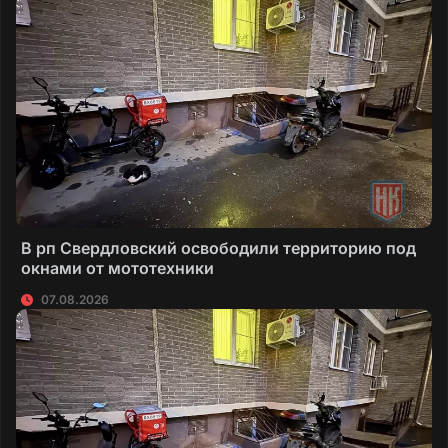
В рп Свердловский освободили территорию под
окнами от мототехники
07.08.2026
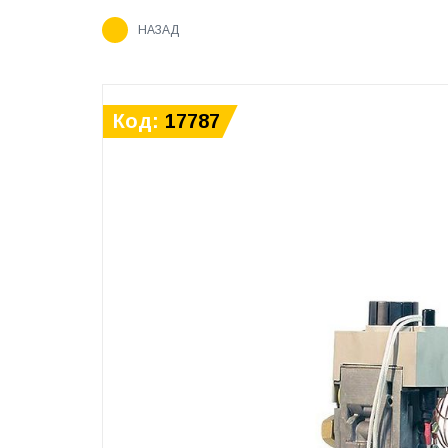
НАЗАД
Код:
17787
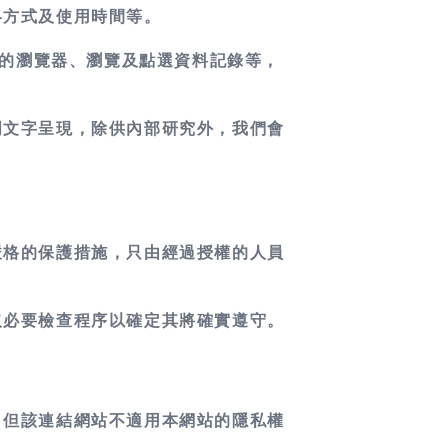
絡方式及使用時間等。
用的瀏覽器、瀏覽及點選資料記錄等，
明文字呈現，除供內部研究外，我們會
嚴格的保護措施，只由經過授權的人員
取必要檢查程序以確定其將確實遵守。
。但該連結網站不適用本網站的隱私權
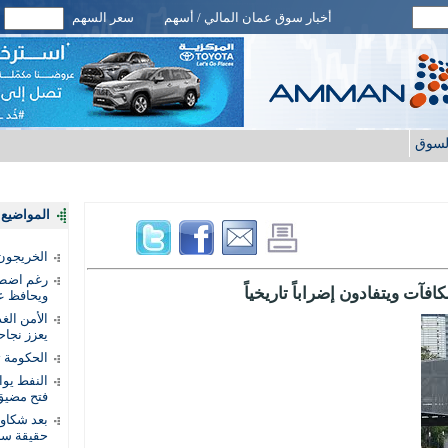
أخبار سوق عمان المالي / أسهم
سعر السهم
لسوق
المواضيع ا
الخريجون.
رغم اضطرا
آت ويتفادون إضراباً تاريخياً
ويحافظ عل
الأمن الغ
يعزز نجاح
الحكومة 
النفط يو
فتح مضيق
بعد شكاو
حقيقة سر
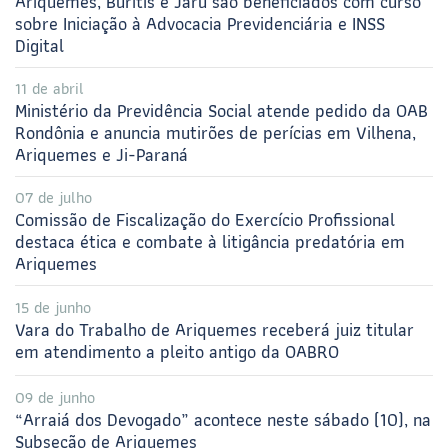
Ariquemes, Buritis e Jaru são beneficiados com curso
sobre Iniciação à Advocacia Previdenciária e INSS
Digital
11 de abril
Ministério da Previdência Social atende pedido da OAB
Rondônia e anuncia mutirões de perícias em Vilhena,
Ariquemes e Ji-Paraná
07 de julho
Comissão de Fiscalização do Exercício Profissional
destaca ética e combate à litigância predatória em
Ariquemes
15 de junho
Vara do Trabalho de Ariquemes receberá juiz titular
em atendimento a pleito antigo da OABRO
09 de junho
“Arraiá dos Devogado” acontece neste sábado (10), na
Subseção de Ariquemes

──────────

Reproduce all of the lines above with "Ariquemes" replaced by "Porto Velho" and everything else unchanged, leaving out the pictures.

В рп Свердловский освободили территорию под
окнами от мототехники
07.08.2026
НАЗАД
Код:
17787
絡方式及使用時間等。
用的瀏覽器、瀏覽及點選資料記錄等，
明文字呈現，除供內部研究外，我們會
嚴格的保護措施，只由經過授權的人員
取必要檢查程序以確定其將確實遵守。
。但該連結網站不適用本網站的隱私權
أخبار سوق عمان المالي / أسهم
سعر السهم
لسوق
المواضيع ا
الخريجون.
رغم اضطرا
آت ويتفادون إضراباً تاريخياً
ويحافظ عل
الأمن الغ
يعزز نجاح
الحكومة 
النفط يو
فتح مضيق
بعد شكاو
حقيقة سر
Porto Velho, Buritis e Jaru são beneficiados com curso
sobre Iniciação à Advocacia Previdenciária e INSS
Digital
11 de abril
Ministério da Previdência Social atende pedido da OAB
Rondônia e anuncia mutirões de perícias em Vilhena,
Porto Velho e Ji-Paraná
07 de julho
Comissão de Fiscalização do Exercício Profissional
destaca ética e combate à litigância predatória em
Porto Velho
15 de junho
Vara do Trabalho de Porto Velho receberá juiz titular
em atendimento a pleito antigo da OABRO
09 de junho
“Arraiá dos Devogado” acontece neste sábado (10), na
Subseção de Porto Velho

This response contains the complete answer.